The recent advancement of spatial transcriptomics (ST) allows to characterize spatial gene expression within tissue for discovery research. However, current ST platforms suffer from low resolution, hindering in-depth understanding of spatial gene expression. Super-resolution approaches promise to enhance ST maps by integrating histology images with gene expressions of profiled tissue spots. However, current super-resolution methods are limited by restoration uncertainty and mode collapse. Although diffusion models have shown promise in capturing complex interactions between multi-modal conditions, it remains a challenge to integrate histology images and gene expression for super-resolved ST maps. This paper proposes a cross-modal conditional diffusion model for super-resolving ST maps with the guidance of histology images. Specifically, we design a multi-modal disentangling network with cross-modal adaptive modulation to utilize complementary information from histology images and spatial gene expression. Moreover, we propose a dynamic cross-attention modelling strategy to extract hierarchical cell-to-tissue information from histology images. Lastly, we propose a co-expression-based gene-correlation graph network to model the co-expression relationship of multiple genes. Experiments show that our method outperforms other state-of-the-art methods in ST super-resolution on three public datasets.
Paper Structure (10 sections, 5 equations, 5 figures, 3 tables)

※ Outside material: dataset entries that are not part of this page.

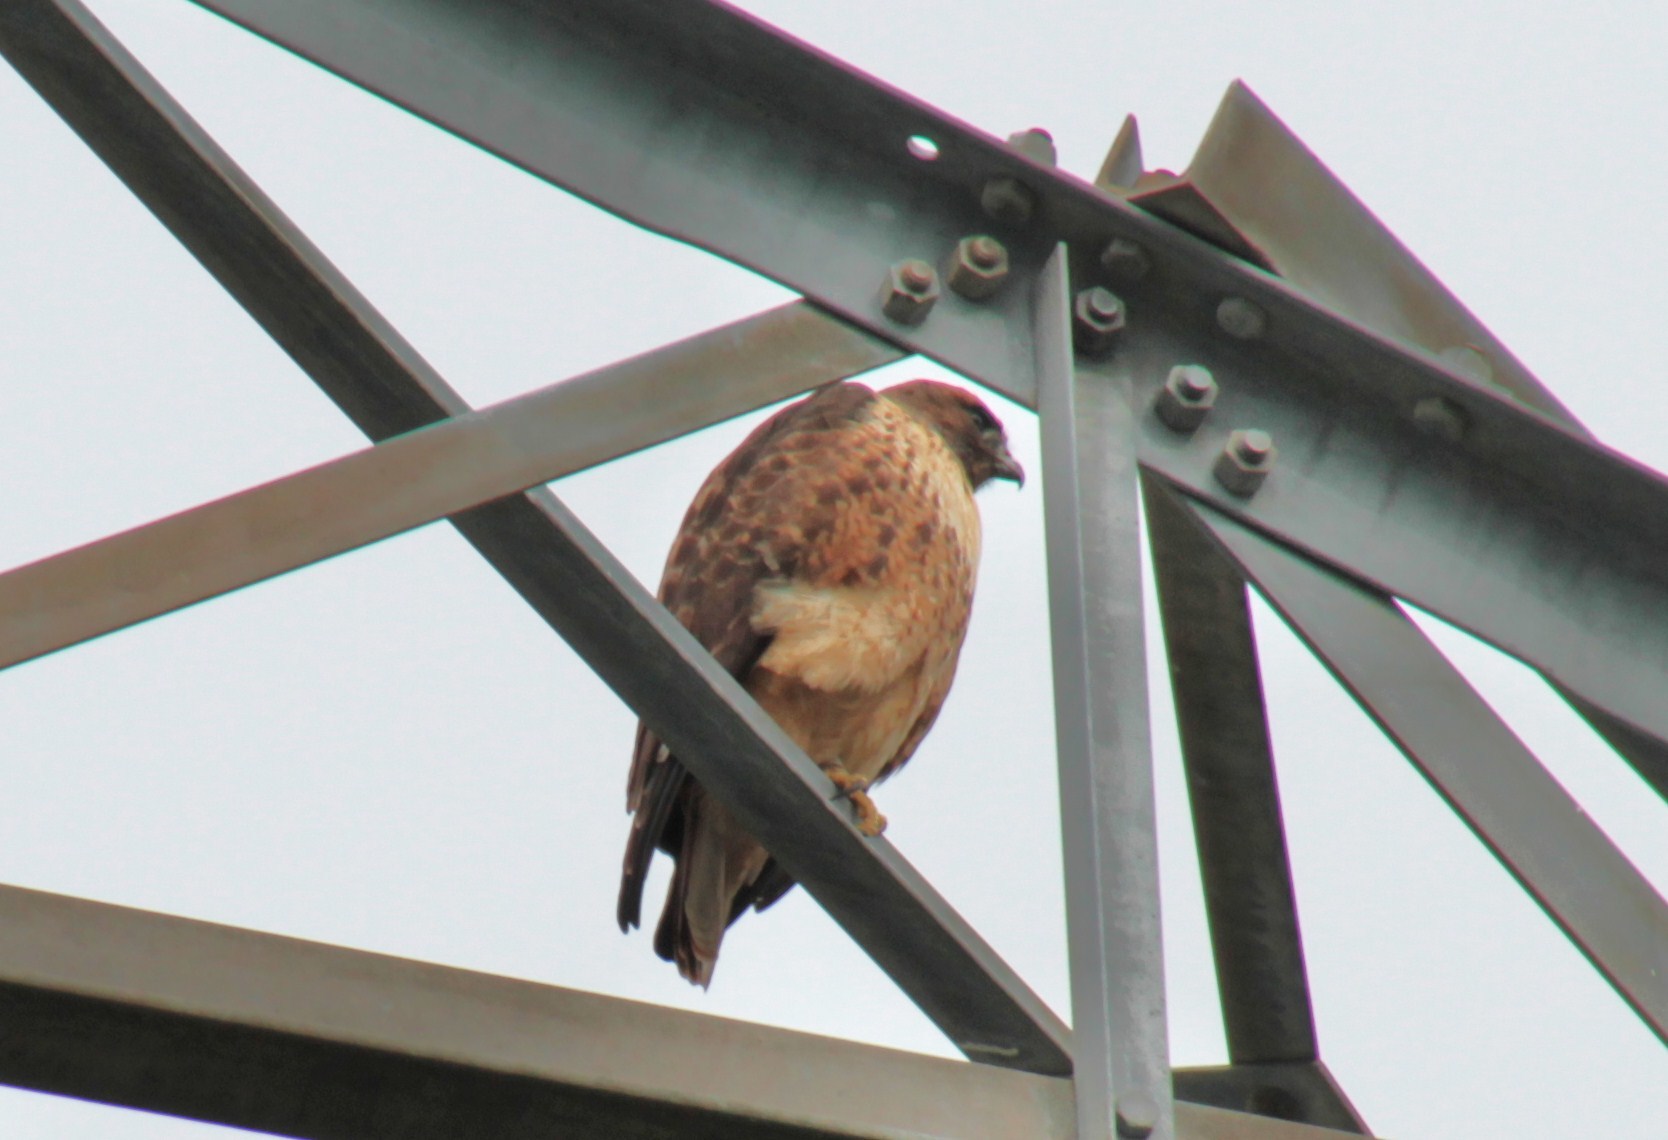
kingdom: Animalia
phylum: Chordata
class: Aves
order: Accipitriformes
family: Accipitridae
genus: Buteo
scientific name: Buteo jamaicensis
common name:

This paper contains 10 sections, 5 equations, 5 figures, 3 tables.

Figures (5)

  • Figure 1: Conceptual workflow of Diff-ST. The forward diffusion process $q$ perturbs HR ST $\mathbf{x}$ by gradually adding Gaussian noise. The backward diffusion process $p$ denoises the perturbed ST, conditioning on its paired LR version $\mathbf{y}$ and histology image $\mathbf{h}$.
  • Figure 2: Left: Illustration of the multi-modal conditioned reverse diffusion process of Diff-ST. Right: Pipeline of cross-modal (histology-to-ST) adaptive modulation strategy. CL is curriculum learning, while FC denotes fully connected.
  • Figure 3: Visual comparisons at $5\times$ and $10\times$ scales on the Xenium dataset. The ST maps are overlayed on the paired histology image for better visualisation. Note that ANKRD30A, TPD52, GATA3 and SERPINA3 denote different genes.
  • Figure 4: Pipelines of CIGC-Graph network.
  • Figure 5: Additional visual comparisons at $5\times$ and $10\times$ scales on the Xenium dataset. The ST maps are overlayed on the paired histology image for better visualisation. Note that KRT7, ERBB2, POSTN, LUM, TACSTD2 and CLIC6 denote different genes.